The Warburgs 
The Warburg saga can be traced to 1559, when a German Jew known as Simon of Cassel moved from Hesse to Warburg, a town in Westphalia. There he worked for the Prince-Bishop of Paderborn as a moneychanger and pawnbroker, two of the very few professions the Catholic authorities in the region permitted Jews to enter. In 1668 Simon’s great-grandson, Juspa Joseph of Warburg, moved to Altona, near Hamburg, and in 1773 one of the latter's descendants moved into the great port city itself. There, in 1798, two Warburg brothers, Moses Marcus and Gerson, created M.M. Warburg & Co., which mostly brokered bills.
The Warburgs' first claim to major prominence coincided with the life-times of five Warburg brothers: Aby (1866-1929), Max (1867-1946), Paul (1868-1932), Felix (1871-1937), and Fritz (1879-1964). Aby turned his back on finance and became one of the great bibliophiles and art historians of the twentieth century. Max and Paul worked diligently and patriotically for a German empire that had allowed Jews much freedom after centuries of anti-Semitic deprivation. By 1914, M.M. Warburg & Co. was the leading private bank in Hamburg, playing a top role in acceptance credits, foreign exchange, and securities operations.

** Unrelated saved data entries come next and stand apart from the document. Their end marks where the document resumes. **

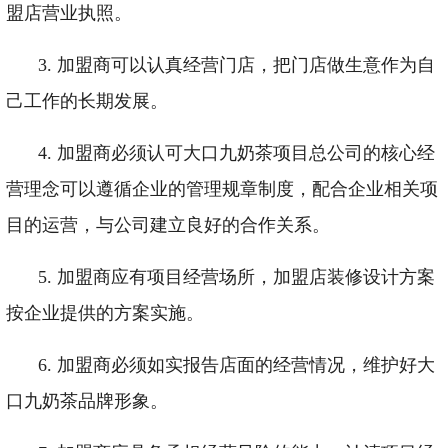
盟店营业执照。
3. 加盟商可以认真经营门店，把门店做生意作为自
己工作的长期发展。
4. 加盟商必须认可大口九奶茶项目总公司的核心经
营理念可以遵循企业的管理规章
制度，配合企业相关项
目的运营
，与公司建立良好的合作关系。
5.
加盟商应有项目经营场所，加盟店装修设计方案
按企业提供的方案实施。
6.
加盟商必须如实报告店
面
的经营情况，维护好
大
口九
奶茶品牌形象。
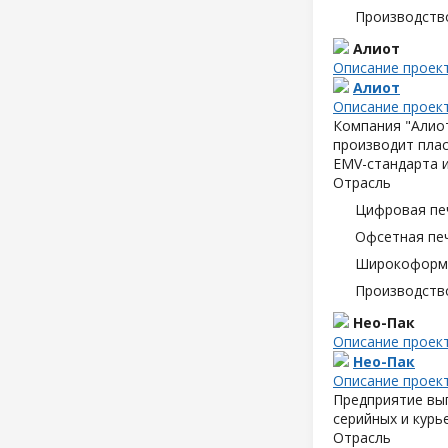
Производств
Алиот
Описание проек
Алиот
Описание проек
Компания "Алиот
производит плас
EMV-стандарта и
Отрасль
Цифровая пе
Офсетная пе
Широкоформа
Производств
Нео-Пак
Описание проек
Нео-Пак
Описание проек
Предприятие вып
серийных и курь
Отрасль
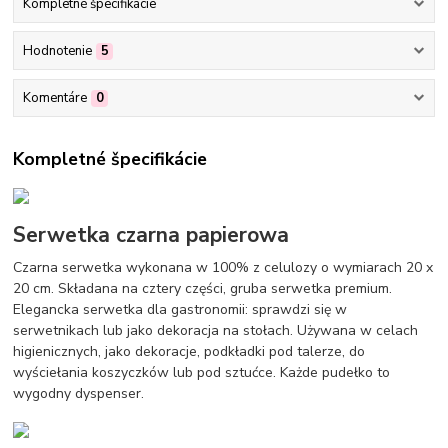
Kompletné špecifikácie
Hodnotenie
5
Komentáre
0
Kompletné špecifikácie
Serwetka czarna papierowa
Czarna serwetka wykonana w 100% z celulozy o wymiarach 20 x
20 cm. Składana na cztery części, gruba serwetka premium.
Elegancka serwetka dla gastronomii: sprawdzi się w
serwetnikach lub jako dekoracja na stołach. Używana w celach
higienicznych, jako dekoracje, podkładki pod talerze, do
wyściełania koszyczków lub pod sztućce. Każde pudełko to
wygodny dyspenser.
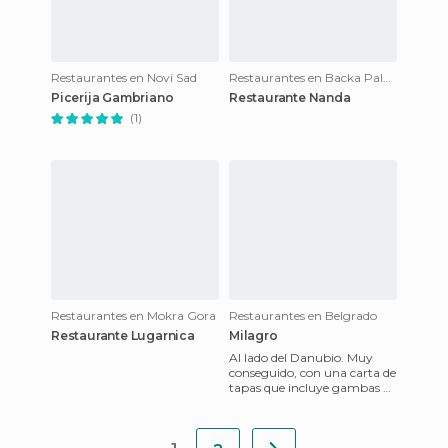
Restaurantes en Novi Sad
Restaurantes en Backa Palanka
Picerija Gambriano
Restaurante Nanda
(1)
Restaurantes en Mokra Gora
Restaurantes en Belgrado
Restaurante Lugarnica
Milagro
Al lado del Danubio. Muy
conseguido, con una carta de
tapas que incluye gambas al
ajillo o jamón ibérico y
excelentes carnes y pes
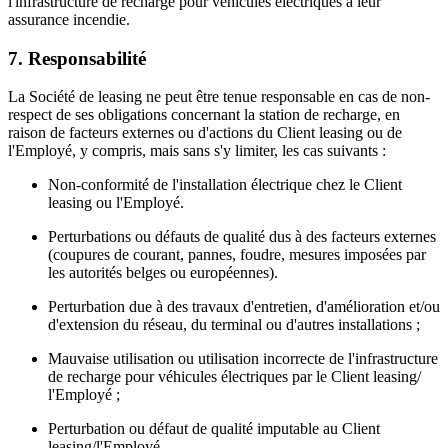
l'infrastructure de recharge pour véhicules électriques à leur
assurance incendie.
7. Responsabilité
La Société de leasing ne peut être tenue responsable en cas de non-
respect de ses obligations concernant la station de recharge, en
raison de facteurs externes ou d'actions du Client leasing ou de
l'Employé, y compris, mais sans s'y limiter, les cas suivants :
Non-conformité de l'installation électrique chez le Client
leasing ou l'Employé.
Perturbations ou défauts de qualité dus à des facteurs externes
(coupures de courant, pannes, foudre, mesures imposées par
les autorités belges ou européennes).
Perturbation due à des travaux d'entretien, d'amélioration et/ou
d'extension du réseau, du terminal ou d'autres installations ;
Mauvaise utilisation ou utilisation incorrecte de l'infrastructure
de recharge pour véhicules électriques par le Client leasing/
l'Employé ;
Perturbation ou défaut de qualité imputable au Client
leasing/l'Employé.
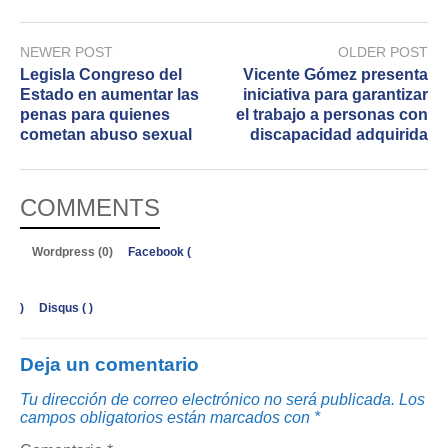
NEWER POST
OLDER POST
Legisla Congreso del
Vicente Gómez presenta
Estado en aumentar las
iniciativa para garantizar
penas para quienes
el trabajo a personas con
cometan abuso sexual
discapacidad adquirida
COMMENTS
Wordpress (0)
Facebook (
)
Disqus (
)
Deja un comentario
Tu dirección de correo electrónico no será publicada.
Los
campos obligatorios están marcados con
*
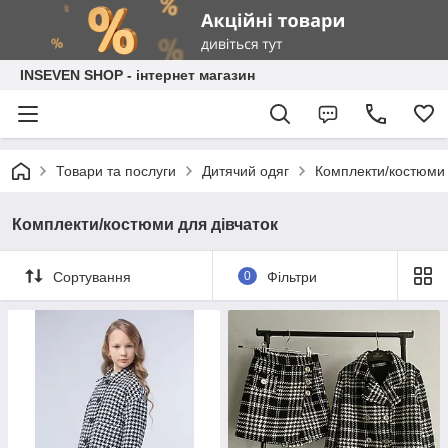
INSEVEN SHOP - інтернет магазин
Товари та послуги
Дитячий одяг
Комплекти/костюми 
Комплекти/костюми для дівчаток
Сортування
0
Фільтри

In 1895, the firm cemented ties to Kuhn, Loeb, and Company, Wall Street's second most important investment banking house, when Paul married Nina Loeb, daughter of one of its founders, and Felix married Frieda Schiff, whose father Jacob was the leading partner in Kuhn, Loeb and was himself a Loeb son-in-law. With Max and Fritz in Hamburg, and Paul and Felix in New York, the Warburgs could now boast strong global connections. Indeed, 1900-1914 was a high point of financial success for the Hamburg Warburgs, as they floated numerous government loans and enjoyed close ties to the Kaiser and the German Foreign Office.

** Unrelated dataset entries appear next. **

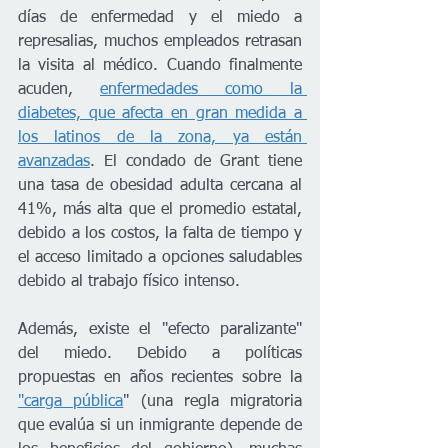
días de enfermedad y el miedo a 
represalias, muchos empleados retrasan 
la visita al médico. Cuando finalmente 
acuden, 
enfermedades como la 
diabetes, que afecta en gran medida a 
los latinos de la zona, ya están 
avanzadas
. El condado de Grant tiene 
una tasa de obesidad adulta cercana al 
41%, más alta que el promedio estatal, 
debido a los costos, la falta de tiempo y 
el acceso limitado a opciones saludables 
debido al trabajo físico intenso.
Además, existe el "efecto paralizante" 
del miedo. Debido a políticas 
propuestas en años recientes sobre la 
"carga pública
" (una regla migratoria 
que evalúa si un inmigrante depende de 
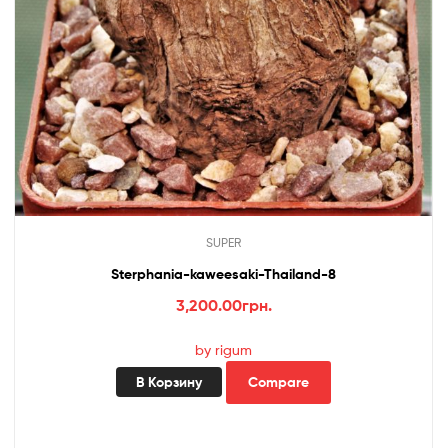
SUPER
Sterphania-kaweesaki-Thailand-8
3,200.00
грн.
by rigum
В Корзину
Compare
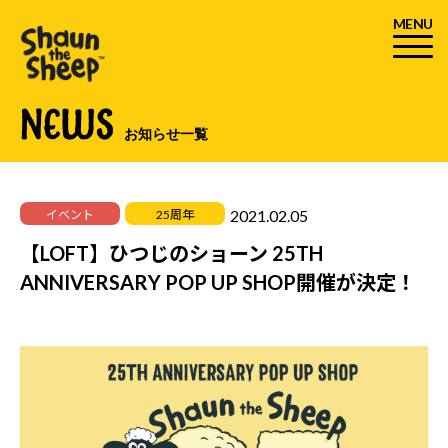
MENU
NEWS
お知らせ一覧
2021.02.05
イベント
25周年
【LOFT】ひつじのショーン 25TH
ANNIVERSARY POP UP SHOP開催が決定！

This summit would prove ephemeral, however, for it was followed by World War I, chaos in international banking, hyperinflation in the German mark, and, most ominously, a new German nationalism resulting from the Versailles Treaty that would make the Warburgs the most visible scapegoat for Nazi propagandists and their disillusioned, resentful followers. By 1938, after a 140-year existence, M.M. Warburg & Co. had been plundered and then "Aryanized" as Brinckmann, Wirtz & Co. by the Nazi regime. After World War II, the Warburgs persevered in resuscitating the family name in Hamburg banking circles, and Max's son Eric (1900-1990) succeeded in capturing control of the old firm and restoring the original name.

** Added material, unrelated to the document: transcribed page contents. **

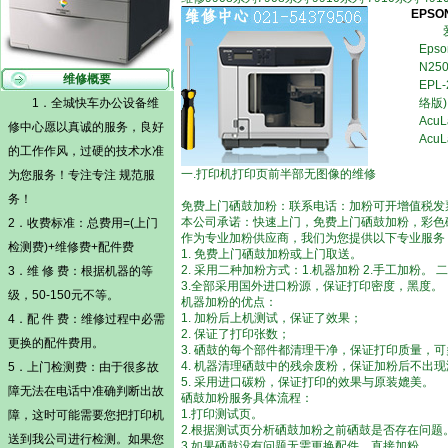
EPS
Epso
N25
维修概要
EPL
1．全城快车办公设备维
络版)
AcuL
修中心愿以真诚的服务，良好
Acu
的工作作风，过硬的技术水准
一.打印机打印页前半部无图像的维修
为您服务！专注专注 规范服
务！
免费上门硒鼓加粉：联系电话：加粉可开增值税发
本公司承诺：快速上门，免费上门硒鼓加粉，彩色
2．收费标准：总费用=(
上门
作为专业加粉供应商，我们为您提供以下专业服务
检测
费)+维修费+配件费
1. 免费上门硒鼓加粉或上门取送。
2. 采用二种加粉方式：1.机器加粉 2.手工加
3．维 修 费：根据机器的等
3.全部采用国外进口粉源，保证打印密度，黑度。
级，50-150元不等。
机器加粉的优点：
1. 加粉后上机测试，保证了效果；
4．配 件 费：维修过程中必需
2. 保证了打印张数；
更换的配件费用。
3. 硒鼓的每个部件都清理干净，保证打印质量，
4. 机器清理硒鼓中的残余废粉，保证加粉后不出
5．
上门检测
费：由于很多故
5. 采用进口碳粉，保证打印的效果与原装媲美。
障无法在电话中准确判断出故
硒鼓加粉服务具体流程：
1.打印测试页。
障，这时可能需要您把打印机
2.根据测试页分析硒鼓加粉之前硒鼓是否存在问题
送到我公司进行检测。如果您
3.如果硒鼓没有问题无需更换配件，直接加粉。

In America, Paul grew weary of Wall Street and, having long been interested in importing European banking theories and practices, pushed certain basic reforms for U.S. finance--all of them tied to his vision of a central bank. In 1913 his brainchild, the Federal Reserve System, was enacted and President Woodrow Wilson appointed him a member of its first board of governors. Felix remained with Kuhn, Loeb but found time, like many other Warburgs past and present, to be extremely active in Jewish causes. He donated generously to philanthropy at home and to overseas relief efforts for impoverished and endangered Jews in Europe and pre-state Israel. For many years he was a leader of the Joint Distribution Committee, and in 1917 he was instrumental in bringing together 75 different charities to form the Federation of Jewish Philanthropies.
In the generation succeeding the five Hamburg-born brothers, Max's son Eric, was notable for his attempts to reinvigorate a Jewish presence in post-Holocaust Germany; Paul's son James (1896-1969), moved in high government circles during the New Deal, was an intimate of John F. Kennedy and Adlai Stevenson, and wrote numerous books on government economic policies and international relations; and Felix's son Frederick (1897-1973), secured much business for Kuhn, Loeb through his well-placed connections and continued his father's high-level identification with Jewish philanthropy.
The most successful of all the Warburgs, incidentally, was not a son of the five brothers but a nephew, Siegmund (1902-1982). Having apprenticed with Uncle Max in the 1920s, he later fled the Nazis for London, where he eventually developed this century's foremost global banking firm.